CPSH Seminar: Lucia Bellino & Neel Nagarajan
January 27, 2025
JANUARY 27, 2025 at 1:00pm CT
Talk One
Speaker: Lucia Bellino
Title: Volcanic emission of reduced sulfur species shaped the climate of early Mars
Abstract: Sulfur likely played a key role in modulating the climate of early Mars, as evidenced by abundant sulfate deposits on the Martian surface and sulfides in Martian meteorites. Magmatic processes, like mantle melting, magma differentiation, and degassing, were crucial in transporting sulfur from the Martian interior to surface. We simulate sulfur, carbon, and hydrogen degassing with the incorporation of these magmatic processes. We find that evolving Martian magmatic systems primarily degas reduced sulfur species, H2S and S2, and that evolved magmas can reach graphite and sulfide saturation. The degassed reduced sulfur would readily precipitate as sulfide and elemental sulfur, requiring a secondary oxidation mechanism to produce the observed sulfate deposits on the Martian surface. Furthermore, the degassed H2S and S2 could induce a hazy atmosphere on Mars with SF6, a potent greenhouse gas, to shape the climate of early Mars.
Biography: Lucia Bellino is a third year PhD Candidate at the University of Texas at Austin studying volatile cycling on early Mars through high-temperature petrologic processes, such as magmatic degassing. She earned her bachelor’s degree in Geology at Rutgers University in 2021. Under the supervision of Dr. Chenguang Sun here at UT Austin, Lucia uses thermodynamics and experimental petrology to investigate the cycling of hydrogen, carbon, and sulfur from the interior of ancient Mars to its surface to better understand the planet’s paleoclimate and potential habitability.
Talk Two
Speaker: Neel Nagarajan
Title: Simulating the Interior Structure & Thermal Evolution of Earth Like Exoplanets
Abstract: Earth-sized exoplanets that formed relatively early in the universe might be plausible candidates to host life, due to the billions of years that were presumably available for life to develop.
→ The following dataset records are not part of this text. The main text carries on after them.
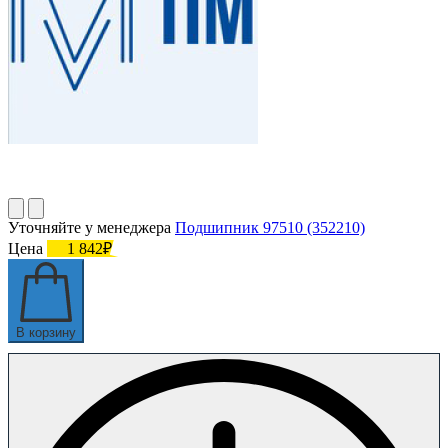
Уточняйте у менеджера
Подшипник 97510 (352210)
Цена
1 842₽
В корзину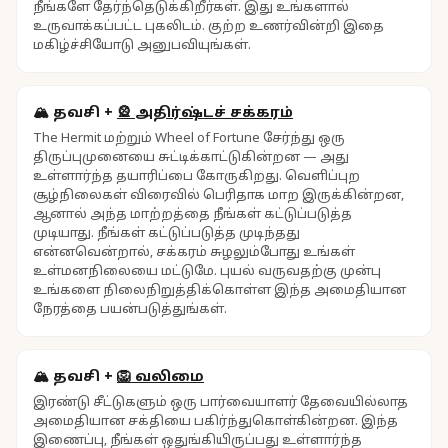
நீங்களே தேர்ந்தெடுக்கிறீர்கள். இது உங்களால்
உருவாக்கப்பட்ட புகலிடம். குற்ற உணர்வின்றி இதை
மகிழ்ச்சியோடு அனுபவியுங்கள்.
🏔️
தவசி
+
🎡
அதிர்ஷ்டச் சக்கரம்
The Hermit மற்றும் Wheel of Fortune சேர்ந்து ஒரு
திருப்புமுனையை சுட்டிக்காட்டுகின்றன — அது
உள்ளார்ந்த தயாரிப்பை கோருகிறது. வெளிப்புற
சூழ்நிலைகள் விரைவில் பெரிதாக மாற இருக்கின்றன,
ஆனால் அந்த மாற்றத்தை நீங்கள் கட்டுப்படுத்த
முடியாது. நீங்கள் கட்டுப்படுத்த முடிந்தது
என்னவென்றால், சக்கரம் சுழலும்போது உங்கள்
உள்மனநிலையை மட்டுமே. புயல் வருவதற்கு முன்பு
உங்களை நிலைநிறுத்திக்கொள்ள இந்த அமைதியான
நேரத்தை பயன்படுத்துங்கள்.
🏔️
தவசி
+
🦁
வலிமை
இரண்டு சீட்டுகளும் ஒரு பார்வையாளர் தேவையில்லாத
அமைதியான சக்தியை பகிர்ந்துகொள்கின்றன. இந்த
இணைப்பு, நீங்கள் ஒதுங்கியிருப்பது உள்ளார்ந்த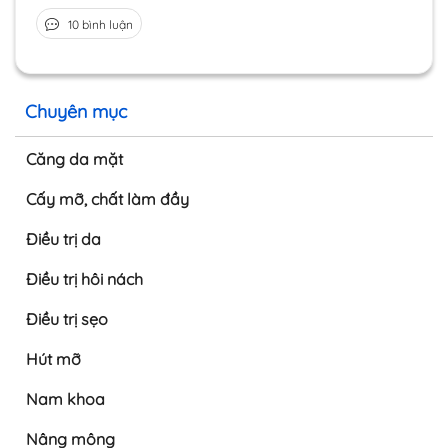
10 bình luận
Chuyên mục
Căng da mặt
Cấy mỡ, chất làm đầy
Điều trị da
Điều trị hôi nách
Điều trị sẹo
Hút mỡ
Nam khoa
Nâng mông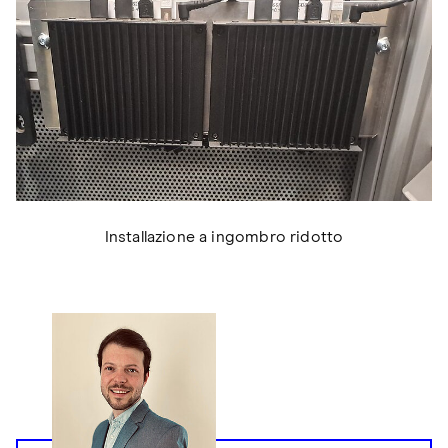
Installazione a ingombro ridotto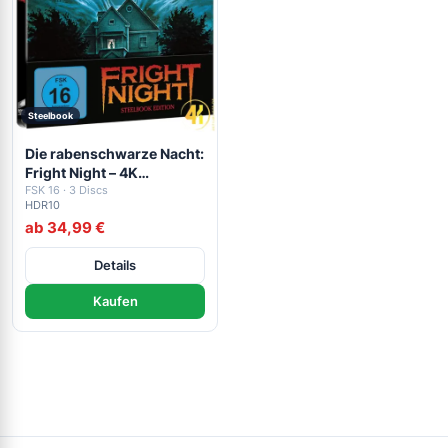
Steelbook
Die rabenschwarze Nacht:
Fright Night – 4K
Steelbook (UHD + Blu-ray
FSK 16 · 3 Discs
HDR10
Disc + Bonus Blu-ray)
ab 34,99 €
Details
Kaufen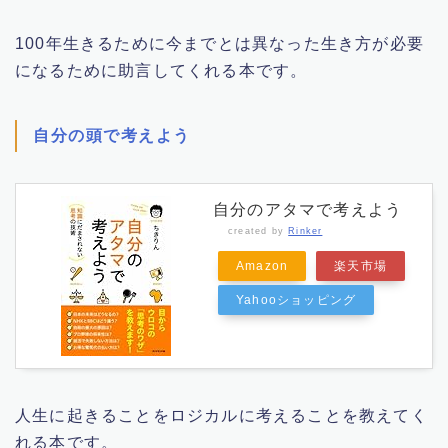
100年生きるために今までとは異なった生き方が必要
になるために助言してくれる本です。
自分の頭で考えよう
自分のアタマで考えよう
created by
Rinker
Amazon
楽天市場
Yahooショッピング
Follow Me
人生に起きることをロジカルに考えることを教えてく
れる本です。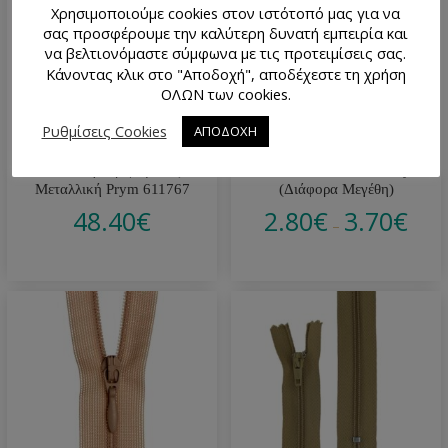
Χρησιμοποιούμε cookies στον ιστότοπό μας για να
σας προσφέρουμε την καλύτερη δυνατή εμπειρία και
να βελτιονόμαστε σύμφωνα με τις προτειμίσεις σας.
Κάνοντας κλικ στο "Αποδοχή", αποδέχεστε τη χρήση
ΟΛΩΝ των cookies.
Ρυθμίσεις Cookies
ΑΠΟΔΟΧΗ
Συσκευή Στριφώματος
Κόπιτσα Παντελονιού Prym
Μεταλλική Prym 611767
(Διάφορα Μεγέθη)
48.40
€
2.80
€
3.70
€
–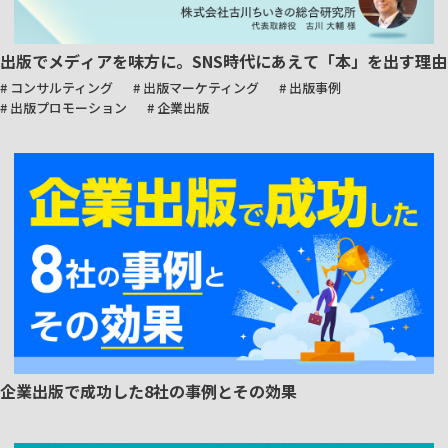
出版でメディアを味方に。SNS時代にあえて「本」を出す理由
# コンサルティング
# 出版マーケティング
# 出版事例
# 出版プロモーション
# 企業出版
企業出版で成功した8社の事例とその効果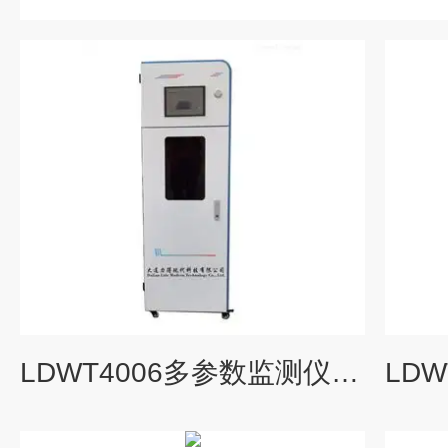
LDWT4006多参数监测仪价格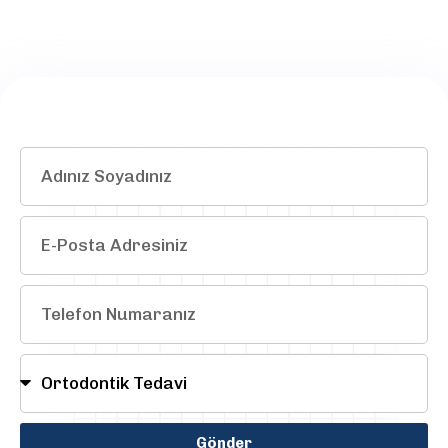
Gönder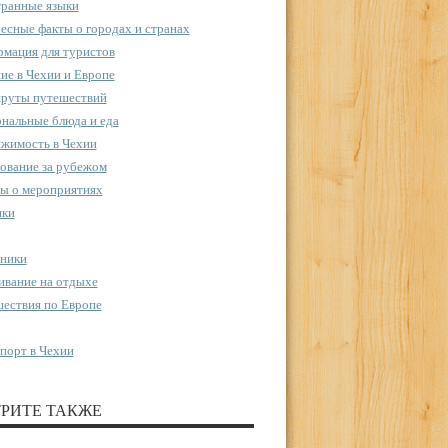
ранные языки
есные факты о городах и странах
мация для туристов
ие в Чехии и Европе
руты путешествий
нальные блюда и еда
жимость в Чехии
ование за рубежом
ы о мероприятиях
пки
ники
вание на отдыхе
ествия по Европе
порт в Чехии
РИТЕ ТАКЖЕ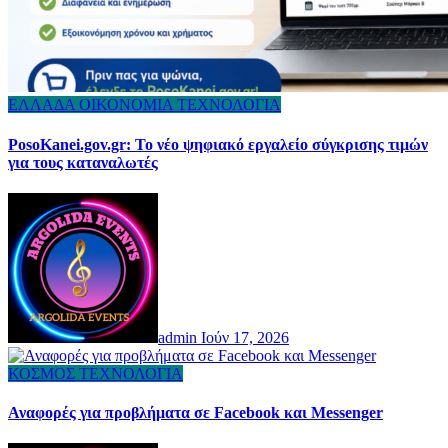
ΕΛΛΑΔΑ
ΟΙΚΟΝΟΜΙΑ
ΤΕΧΝΟΛΟΓΙΑ
PosoKanei.gov.gr: Το νέο ψηφιακό εργαλείο σύγκρισης τιμών
για τους καταναλωτές
admin
Ιούν 17, 2026
ΚΟΣΜΟΣ
ΤΕΧΝΟΛΟΓΙΑ
Αναφορές για προβλήματα σε Facebook και Messenger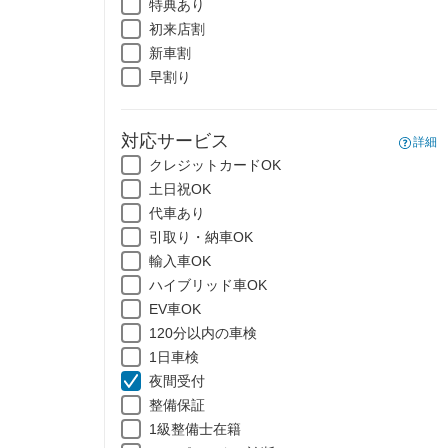
特典あり
初来店割
新車割
早割り
対応サービス
詳細
クレジットカードOK
土日祝OK
代車あり
引取り・納車OK
輸入車OK
ハイブリッド車OK
EV車OK
120分以内の車検
1日車検
夜間受付
整備保証
1級整備士在籍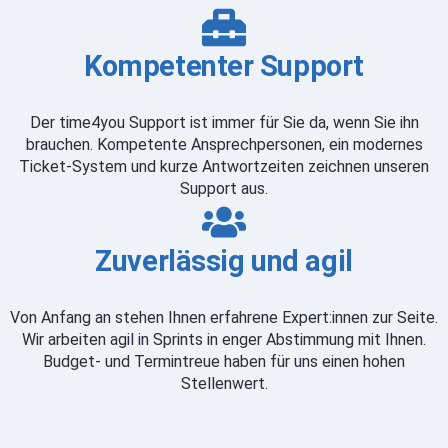
Kompetenter Support
Der time4you Support ist immer für Sie da, wenn Sie ihn
brauchen. Kompetente Ansprechpersonen, ein modernes
Ticket-System und kurze Antwortzeiten zeichnen unseren
Support aus.
Zuverlässig und agil
Von Anfang an stehen Ihnen erfahrene Expert:innen zur Seite.
Wir arbeiten agil in Sprints in enger Abstimmung mit Ihnen.
Budget- und Termintreue haben für uns einen hohen
Stellenwert.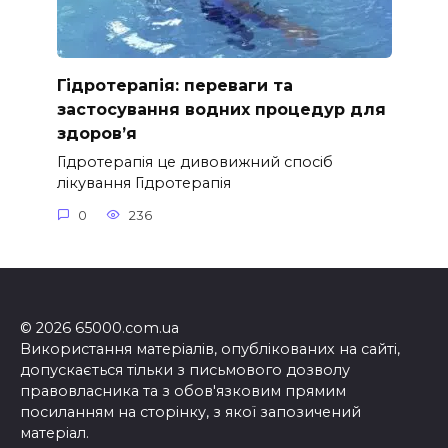
Гідротерапія: переваги та
застосування водних процедур для
здоров’я
Гідротерапія це дивовижний спосіб
лікування Гідротерапія
0
236
© 2026 65000.com.ua
Використання матеріалів, опублікованих на сайті,
допускається тільки з письмового дозволу
правовласника та з обов'язковим прямим
посиланням на сторінку, з якої запозичений
матеріал.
Identifying if these planets were habitable at any point could help us estimate when in the lifetime of the universe the first life could have evolved. Such planets would also have different metallicities, quantities of alpha capture elements, and quantities of radioactive species, compared to the Earth. This would lead to different internal planetary structures, in particular lower core/mantle mass ratios and higher quantities of radioactive species such as U_235, U_238, Th_232, and K_40. We attempt to simulate the interior thermal evolution for such planets, using Magrathea to build instantaneous planetary structure models, and VPLanet’s Thermint + Radheat modules to simulate their thermal evolution over billions of years. We deemed our results & procedure as potentially useful in the future, as VPLanet being in its developmental stages is currently hardcoded to contain Earth constants & procedures, and certain modules are not compatible as yet. We plan to preserve our work and revisit it once VPLanet has evolved past the stage of dependence on Earth constants, and become capable of modeling and simulating new planets from the ground up.
Biography: I am Neel Nagarajan, a 1st year astronomy PhD student at the University of California at Los Angeles (UCLA) currently working with Dr. Brad Hansen on exoplanetary orbital dynamics. I grew up pursuing & nurturing my passion for astronomy from the seventh grade onwards, when I studied in a boarding school in India. I graduated in May 2023 with a Bachelor of Science in Astronomy and Physics from the University of Texas at Austin. I currently continue to pursue my passion through my PhD program and love to connect with other individuals to discuss topics in astronomy. My hobbies include long distance running, playing the piano, painting, and Star Wars, and I hope to nurture them further as well in graduate school.